[2023-02-05] Be a helper

"Why be a victim when you can be a helper?"

That question leapt off the page as I was reading a recent article in Chatelaine magazine: Lisa LaFlamme Is Just Getting Started.

In this excellent piece, Elizabeth Renzetti describes what Lisa LaFlamme, former CTV National News anchor, has been doing since she was let go from the position she had held for 11 years: traveling to Africa to showcase reporters telling stories about gender-based violence, working with Journalists for Human Rights, covering the funeral of Queen Elizabeth II for Citytv.

Renzetti notes that aside from LaFlamme's video on Twitter announcing that she was no longer the anchor of CTV's nightly news program, the 35-year veteran of CTV News has said very little. Renzetti writes:

Otherwise, she has maintained a dignified silence, partly due to the terms of her departure and partly because she doesn’t want to speculate about the underlying causes that might have led to her firing. But mainly because she wants to move on. She has things to do, stories to tell. There are girls and women in Canada and around the world who need support. Why be a victim when you can be a helper?

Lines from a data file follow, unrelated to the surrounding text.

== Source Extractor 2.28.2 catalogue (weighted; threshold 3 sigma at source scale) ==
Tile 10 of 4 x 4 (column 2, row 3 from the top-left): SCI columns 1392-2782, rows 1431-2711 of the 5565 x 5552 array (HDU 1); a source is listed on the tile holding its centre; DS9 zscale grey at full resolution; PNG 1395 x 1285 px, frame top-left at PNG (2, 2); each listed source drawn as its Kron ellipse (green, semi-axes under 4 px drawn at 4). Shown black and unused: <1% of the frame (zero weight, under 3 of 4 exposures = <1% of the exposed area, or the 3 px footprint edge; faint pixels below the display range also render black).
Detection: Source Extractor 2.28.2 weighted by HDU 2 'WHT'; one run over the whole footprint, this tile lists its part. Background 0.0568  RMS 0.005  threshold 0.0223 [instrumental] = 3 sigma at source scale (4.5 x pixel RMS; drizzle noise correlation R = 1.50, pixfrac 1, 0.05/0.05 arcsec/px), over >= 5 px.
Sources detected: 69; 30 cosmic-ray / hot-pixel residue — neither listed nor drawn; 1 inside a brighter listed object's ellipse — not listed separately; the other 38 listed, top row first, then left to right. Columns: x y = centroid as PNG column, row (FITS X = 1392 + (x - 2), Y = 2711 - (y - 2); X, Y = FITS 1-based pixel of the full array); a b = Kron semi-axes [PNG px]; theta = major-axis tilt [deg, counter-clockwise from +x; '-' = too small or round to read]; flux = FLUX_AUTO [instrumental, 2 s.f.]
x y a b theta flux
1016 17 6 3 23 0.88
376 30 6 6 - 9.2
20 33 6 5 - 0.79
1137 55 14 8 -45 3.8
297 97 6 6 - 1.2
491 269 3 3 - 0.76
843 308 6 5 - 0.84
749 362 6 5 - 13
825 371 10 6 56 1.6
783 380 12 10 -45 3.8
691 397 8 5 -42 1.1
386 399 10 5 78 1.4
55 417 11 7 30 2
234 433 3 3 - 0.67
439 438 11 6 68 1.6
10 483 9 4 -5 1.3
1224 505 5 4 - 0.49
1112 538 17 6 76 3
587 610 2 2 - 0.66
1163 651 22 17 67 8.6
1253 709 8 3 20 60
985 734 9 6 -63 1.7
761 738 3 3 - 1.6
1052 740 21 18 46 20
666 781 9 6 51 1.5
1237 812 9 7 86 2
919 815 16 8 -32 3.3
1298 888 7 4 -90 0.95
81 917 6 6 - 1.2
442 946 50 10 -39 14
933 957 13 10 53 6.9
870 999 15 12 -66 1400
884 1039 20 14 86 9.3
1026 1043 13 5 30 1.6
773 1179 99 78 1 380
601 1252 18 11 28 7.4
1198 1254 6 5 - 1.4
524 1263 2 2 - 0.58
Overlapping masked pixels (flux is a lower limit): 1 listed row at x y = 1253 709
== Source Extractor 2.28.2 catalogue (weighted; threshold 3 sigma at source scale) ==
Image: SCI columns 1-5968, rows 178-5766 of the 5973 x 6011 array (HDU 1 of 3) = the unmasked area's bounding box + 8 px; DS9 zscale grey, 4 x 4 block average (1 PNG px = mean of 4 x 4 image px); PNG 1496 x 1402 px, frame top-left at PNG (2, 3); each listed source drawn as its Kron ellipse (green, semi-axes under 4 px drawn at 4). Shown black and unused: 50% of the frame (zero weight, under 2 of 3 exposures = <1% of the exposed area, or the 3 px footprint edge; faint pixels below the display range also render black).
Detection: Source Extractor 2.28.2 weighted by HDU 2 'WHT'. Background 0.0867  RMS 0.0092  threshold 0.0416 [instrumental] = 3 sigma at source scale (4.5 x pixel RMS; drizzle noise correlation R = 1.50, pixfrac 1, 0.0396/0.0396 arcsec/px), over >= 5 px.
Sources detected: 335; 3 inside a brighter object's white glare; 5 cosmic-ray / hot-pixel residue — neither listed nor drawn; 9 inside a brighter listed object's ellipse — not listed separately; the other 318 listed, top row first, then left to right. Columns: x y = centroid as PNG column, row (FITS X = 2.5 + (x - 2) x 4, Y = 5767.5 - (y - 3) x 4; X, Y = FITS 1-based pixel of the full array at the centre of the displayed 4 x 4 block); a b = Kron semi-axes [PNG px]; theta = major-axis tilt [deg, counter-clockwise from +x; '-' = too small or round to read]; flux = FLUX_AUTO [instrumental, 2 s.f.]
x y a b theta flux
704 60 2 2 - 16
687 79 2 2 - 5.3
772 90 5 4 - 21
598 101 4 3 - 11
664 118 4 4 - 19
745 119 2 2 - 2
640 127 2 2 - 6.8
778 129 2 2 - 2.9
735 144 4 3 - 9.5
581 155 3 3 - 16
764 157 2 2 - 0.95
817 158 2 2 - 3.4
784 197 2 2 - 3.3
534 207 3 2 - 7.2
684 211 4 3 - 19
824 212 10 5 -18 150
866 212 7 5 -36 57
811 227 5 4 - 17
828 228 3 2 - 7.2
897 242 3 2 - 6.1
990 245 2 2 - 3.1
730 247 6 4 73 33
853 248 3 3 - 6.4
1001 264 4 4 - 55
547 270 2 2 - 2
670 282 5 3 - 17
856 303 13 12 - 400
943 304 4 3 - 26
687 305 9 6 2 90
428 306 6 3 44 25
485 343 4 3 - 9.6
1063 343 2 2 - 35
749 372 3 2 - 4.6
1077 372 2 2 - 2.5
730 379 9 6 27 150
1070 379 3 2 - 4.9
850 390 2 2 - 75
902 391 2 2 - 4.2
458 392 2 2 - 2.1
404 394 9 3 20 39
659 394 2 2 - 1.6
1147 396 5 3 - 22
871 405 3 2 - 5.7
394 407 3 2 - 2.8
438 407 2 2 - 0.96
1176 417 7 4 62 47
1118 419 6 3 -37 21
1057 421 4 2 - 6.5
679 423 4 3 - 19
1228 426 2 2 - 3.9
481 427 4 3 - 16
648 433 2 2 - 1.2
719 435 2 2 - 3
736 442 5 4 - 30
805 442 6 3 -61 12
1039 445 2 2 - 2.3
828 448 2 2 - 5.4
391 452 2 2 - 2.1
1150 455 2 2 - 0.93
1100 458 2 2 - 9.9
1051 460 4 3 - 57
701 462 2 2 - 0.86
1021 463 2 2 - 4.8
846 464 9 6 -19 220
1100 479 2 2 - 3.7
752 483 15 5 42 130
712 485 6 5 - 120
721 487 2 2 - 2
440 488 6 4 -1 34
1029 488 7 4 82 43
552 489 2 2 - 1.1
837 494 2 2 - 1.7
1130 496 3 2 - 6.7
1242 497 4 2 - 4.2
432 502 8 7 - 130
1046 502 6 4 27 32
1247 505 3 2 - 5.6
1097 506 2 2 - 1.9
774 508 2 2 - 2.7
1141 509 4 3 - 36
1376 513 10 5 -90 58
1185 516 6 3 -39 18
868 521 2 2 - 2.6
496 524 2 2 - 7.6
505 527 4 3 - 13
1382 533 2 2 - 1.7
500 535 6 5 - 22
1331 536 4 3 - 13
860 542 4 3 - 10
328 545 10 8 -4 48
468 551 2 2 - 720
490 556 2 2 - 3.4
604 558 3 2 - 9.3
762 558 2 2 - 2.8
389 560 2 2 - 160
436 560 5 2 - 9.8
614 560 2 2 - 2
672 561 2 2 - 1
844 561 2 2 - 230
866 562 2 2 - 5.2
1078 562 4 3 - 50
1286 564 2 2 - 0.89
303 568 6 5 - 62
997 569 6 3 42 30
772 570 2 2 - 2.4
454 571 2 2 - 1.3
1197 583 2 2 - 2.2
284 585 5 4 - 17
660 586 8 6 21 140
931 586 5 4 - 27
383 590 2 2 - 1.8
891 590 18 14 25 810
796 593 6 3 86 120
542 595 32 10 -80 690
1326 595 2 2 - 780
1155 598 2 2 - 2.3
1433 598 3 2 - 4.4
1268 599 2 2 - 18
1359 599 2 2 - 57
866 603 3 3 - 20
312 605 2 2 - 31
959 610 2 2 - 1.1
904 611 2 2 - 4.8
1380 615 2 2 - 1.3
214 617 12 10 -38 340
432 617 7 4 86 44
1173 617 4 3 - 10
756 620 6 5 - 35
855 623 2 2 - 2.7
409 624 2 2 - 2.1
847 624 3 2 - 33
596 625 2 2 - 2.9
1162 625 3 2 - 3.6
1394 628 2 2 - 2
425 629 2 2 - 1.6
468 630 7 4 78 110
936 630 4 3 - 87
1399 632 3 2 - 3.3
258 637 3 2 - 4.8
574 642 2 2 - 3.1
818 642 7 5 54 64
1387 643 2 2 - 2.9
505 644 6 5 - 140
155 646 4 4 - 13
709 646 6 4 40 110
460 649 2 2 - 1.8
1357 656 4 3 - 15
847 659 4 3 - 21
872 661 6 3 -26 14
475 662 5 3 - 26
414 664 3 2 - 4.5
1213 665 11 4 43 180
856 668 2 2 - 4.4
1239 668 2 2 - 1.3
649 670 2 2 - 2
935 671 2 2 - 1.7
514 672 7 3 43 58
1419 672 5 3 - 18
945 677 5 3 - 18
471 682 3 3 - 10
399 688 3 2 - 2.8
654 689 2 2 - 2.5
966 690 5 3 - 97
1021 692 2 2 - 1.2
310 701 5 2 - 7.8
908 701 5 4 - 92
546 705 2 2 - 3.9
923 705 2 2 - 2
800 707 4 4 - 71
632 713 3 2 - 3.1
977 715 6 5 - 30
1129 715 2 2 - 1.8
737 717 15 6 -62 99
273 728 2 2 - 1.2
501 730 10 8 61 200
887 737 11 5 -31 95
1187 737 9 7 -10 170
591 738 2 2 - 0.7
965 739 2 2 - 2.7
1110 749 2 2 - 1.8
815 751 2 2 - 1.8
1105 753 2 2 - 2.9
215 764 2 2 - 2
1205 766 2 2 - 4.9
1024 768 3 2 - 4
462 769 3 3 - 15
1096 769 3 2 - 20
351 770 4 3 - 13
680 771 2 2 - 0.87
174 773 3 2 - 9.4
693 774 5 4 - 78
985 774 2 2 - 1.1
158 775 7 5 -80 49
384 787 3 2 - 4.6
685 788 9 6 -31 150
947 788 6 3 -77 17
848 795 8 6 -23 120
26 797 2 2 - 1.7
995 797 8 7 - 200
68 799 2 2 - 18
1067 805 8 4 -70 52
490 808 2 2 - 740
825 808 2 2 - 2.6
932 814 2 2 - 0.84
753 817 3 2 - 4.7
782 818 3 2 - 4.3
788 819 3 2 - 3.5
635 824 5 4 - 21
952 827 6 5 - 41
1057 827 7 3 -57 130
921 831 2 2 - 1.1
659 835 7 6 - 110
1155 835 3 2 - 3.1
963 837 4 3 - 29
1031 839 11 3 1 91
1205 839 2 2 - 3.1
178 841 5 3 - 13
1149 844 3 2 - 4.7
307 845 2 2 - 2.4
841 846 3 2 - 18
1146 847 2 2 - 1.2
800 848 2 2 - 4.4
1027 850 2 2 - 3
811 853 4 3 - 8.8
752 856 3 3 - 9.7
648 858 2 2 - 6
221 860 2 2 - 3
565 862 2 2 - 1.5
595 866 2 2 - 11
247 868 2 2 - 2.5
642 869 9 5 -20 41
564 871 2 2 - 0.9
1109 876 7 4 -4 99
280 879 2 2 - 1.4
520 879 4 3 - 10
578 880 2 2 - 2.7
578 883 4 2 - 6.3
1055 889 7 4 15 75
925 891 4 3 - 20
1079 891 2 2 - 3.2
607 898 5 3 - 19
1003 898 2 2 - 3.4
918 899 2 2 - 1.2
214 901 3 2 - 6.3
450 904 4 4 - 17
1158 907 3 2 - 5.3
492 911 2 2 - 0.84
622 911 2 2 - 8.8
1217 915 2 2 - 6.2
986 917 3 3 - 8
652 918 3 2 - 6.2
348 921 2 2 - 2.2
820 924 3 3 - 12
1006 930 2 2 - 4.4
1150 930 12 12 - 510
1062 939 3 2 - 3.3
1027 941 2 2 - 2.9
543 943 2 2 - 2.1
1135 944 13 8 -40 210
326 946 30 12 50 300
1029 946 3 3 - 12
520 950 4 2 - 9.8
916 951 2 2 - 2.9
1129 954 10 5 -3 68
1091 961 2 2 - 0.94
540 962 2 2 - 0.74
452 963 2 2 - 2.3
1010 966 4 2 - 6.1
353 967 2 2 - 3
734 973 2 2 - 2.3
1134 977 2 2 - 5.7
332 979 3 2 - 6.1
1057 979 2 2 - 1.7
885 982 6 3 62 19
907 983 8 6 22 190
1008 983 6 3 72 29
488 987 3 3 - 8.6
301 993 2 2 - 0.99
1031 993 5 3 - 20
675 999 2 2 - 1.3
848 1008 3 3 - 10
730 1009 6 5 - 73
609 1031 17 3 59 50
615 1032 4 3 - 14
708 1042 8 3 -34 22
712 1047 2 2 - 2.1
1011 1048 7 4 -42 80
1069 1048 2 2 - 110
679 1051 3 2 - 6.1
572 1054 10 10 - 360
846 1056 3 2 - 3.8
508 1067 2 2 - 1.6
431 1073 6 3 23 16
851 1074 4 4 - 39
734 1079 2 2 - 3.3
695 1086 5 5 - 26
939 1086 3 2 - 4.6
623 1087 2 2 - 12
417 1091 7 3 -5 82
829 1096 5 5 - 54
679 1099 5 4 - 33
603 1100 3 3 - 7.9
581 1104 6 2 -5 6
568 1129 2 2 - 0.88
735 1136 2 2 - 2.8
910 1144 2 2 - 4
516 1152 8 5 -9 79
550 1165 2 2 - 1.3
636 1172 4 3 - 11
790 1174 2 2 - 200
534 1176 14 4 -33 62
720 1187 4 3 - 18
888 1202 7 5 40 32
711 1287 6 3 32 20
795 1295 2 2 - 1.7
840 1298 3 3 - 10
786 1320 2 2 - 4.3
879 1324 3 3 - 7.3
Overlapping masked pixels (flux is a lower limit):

She wants to move on. She has things to do, stories to tell. There are girls and women who need support. Why be a victim when you can be a helper?

That's a powerful perspective.

I admire LaFlamme's focus on what she could control rather than what she couldn't. She didn't lose her ability to tell stories when she was fired (though she may have lost the national platform from which to do it). Indeed, as Renzetti points out, "For the past several months, life has offered an unexpected gift: the luxury of time to think about the future."

I can relate to LaFlamme's story and determination. When cancer arrived on my doorstep on July 29, 2020, I too felt saddened and blindsided. I was the Assistant Deputy Minister of Communications for Health Canada and the Public Health Agency of Canada, leading health communications in the midst of a pandemic, the likes of which hadn't been seen for a century. Overnight, I went from a high-stress, high-responsibility position to cancer patient, a role that brought its own stress and responsibility.

Despite the shock, I never saw myself as a victim. I had no time for self-pity. I quickly realized that being a helper served me as much as it served others. I could cope with my illness by writing about it. I could assist others going through tough times themselves. I could share what I was learning on my cancer journey.

And the beauty of sharing my experience through a blog is that the stories never disappear; they remain accessible for people to read (or reread) when they encounter a situation that feels overwhelming. The posts build on each other, telling my story and sharing my unique perspective on life.

Interestingly, Renzetti quotes LaFlamme as saying, "Any journalist is uncomfortable becoming the story instead of reporting on it." When I studied Journalism at Carleton University between 1984 and 1988, I learned that the journalist was rarely part of the story, that they were—ideally—the impartial reporters of facts. I can see LaFlamme continuing in that vein: telling other people's stories.

I've gone a different route, choosing to share my story rather than to report on the experiences of other people. In this way, I'm like May Sarton, author of numerous books, including Journal of a Solitude, in which she writes:

"Not everyone can or will do that—give his specific fears and desires a chance to be of universal significance." To do this takes a curious combination of humility, excruciating honesty, and (there's the rub) a sense of destiny or of identity. One must believe that private dilemmas are, if deeply examined, universal, and so, if expressed, have a human value beyond the private, and one must also believe in the vehicle for expressing them, in the talent.

Whether we tell our own stories or whether we—like LaFlamme—tell the stories of others, we are serving a greater good. Stories reach people, connect people, move people. They help individuals see that they are not alone. They give them a new way of looking at the same old circumstances.

LaFlamme's message to be a helper, or Renzetti's read of her approach, is an inspiring way to respond when life throws a curveball. Though that idea is not applicable to everyone—there are people who truly are victims and have very little power—it is worth keeping in mind when the unexpected occurs.